宅建試験の民法解説:「賃貸借」の難問対策。宅建試験で重要なのは土地と建物の賃貸借である「借地借家法」ですが、借地借家法を勉強するための基礎知識にもなりますので要点はしっかり押さえておきましょう。賃貸借とは皆さんのイメージ通り、当事者の一方が相手方にある物の使用および収益をさせることを約束し、相手方がその対価である賃料を支払うことを約束する契約です。敷金や、使用貸借との違いについても見ていきます。
- 賃貸借の敷金等の難問対策+使用貸借
■賃貸借の成立と存続期間
当事者の一方がある物の使用収益を相手方にさせることを約し、相手方がこれに対して賃料を支払うこと及び引渡しを受けた物を契約終了時に返還することを約することで成立する。
賃貸借の存続期間は20年50年を超えることができません(更新も50年以内)。
50年を超える定めをしたときは、その期間は50年に短縮されます。
最短期間に制限はありません。
期間の定めのない賃貸借契約も有効です。賃借権 借地権 借家権 最長 50年 制限なし 制限なし 最短 制限なし 30年 1年(※)
■賃貸借の終了と更新
存続期間が定められている場合、その期間の満了によって賃貸借は終了します。存続期間が定められていない場合、各当事者はいつでも解約の申入れができます。解約を申し入れた後、土地賃貸借については1年、建物賃貸借については3ヶ月、動産賃貸借については1日の猶予期間を経て賃貸借は終了します。
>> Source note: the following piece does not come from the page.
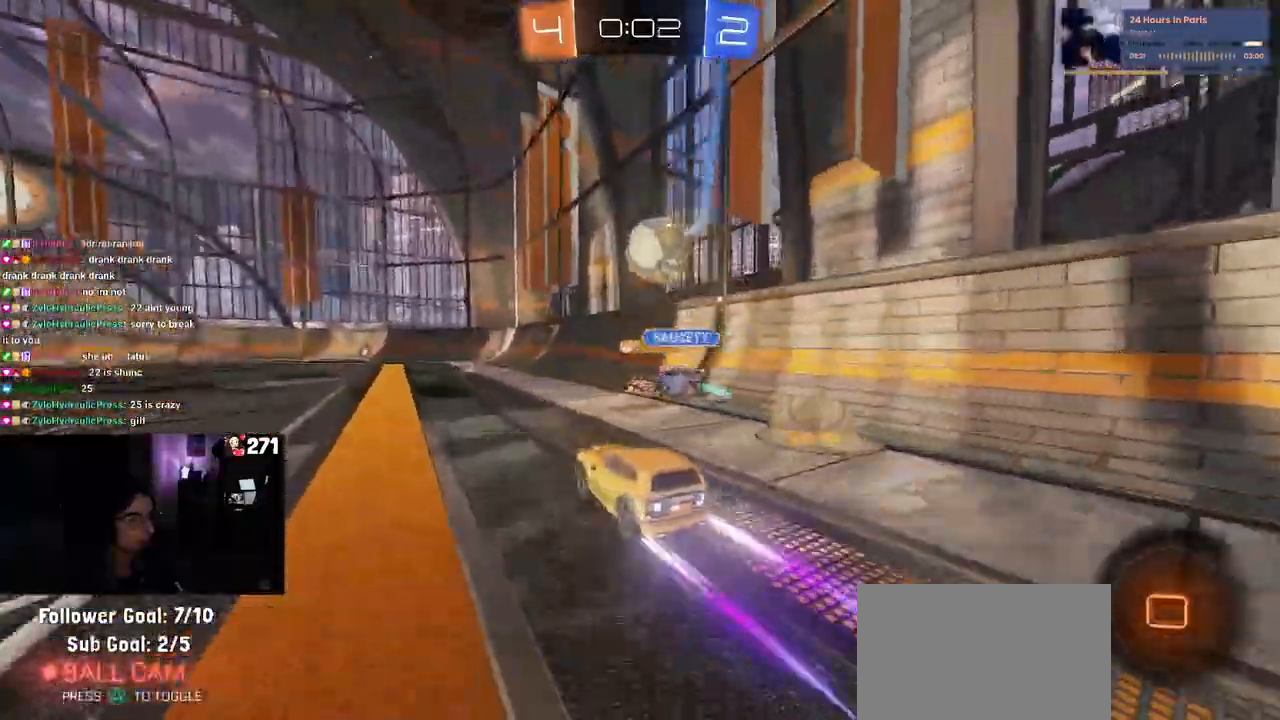
{"buttons": ["R2"], "left_stick": "center", "right_stick": "center", "events": [[283, "TRIANGLE", "down"], [433, "TRIANGLE", "up"]]}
存続期間が定められている場合でも、期間満了に際して、当事者間の約束で賃貸借契約を継続させる(更新)ことができます。
また、当事者間で更新の約束をせず、存続期間が満了した後も、賃借人が目的物の使用・収益を継続し、賃貸人がそれを知りながら異議を述べないときは、前の賃貸借と同じ条件でさらに賃貸借をしたものと扱われます。この場合は存続期間の定めのないものとなることにご注意ください。
賃貸目的物が全部滅失した場合も、履行不能として賃貸借契約は終了します。
■賃貸借の目的物が壊れた場合
賃借人は、目的物の保管につき善管注意義務を負います。
目的物の一部が壊れた場合、賃貸人には修繕する義務があり(賃借人の責任による場合を除く)、賃借人には修繕を請求(通知義務あり)する権利が認められます。そして、賃貸人がすぐに修繕をしてくれればよいのですが、なかなか修繕をしてくれないとき、または急迫の事情あるときは、賃借人が修繕費を立て替えることになります。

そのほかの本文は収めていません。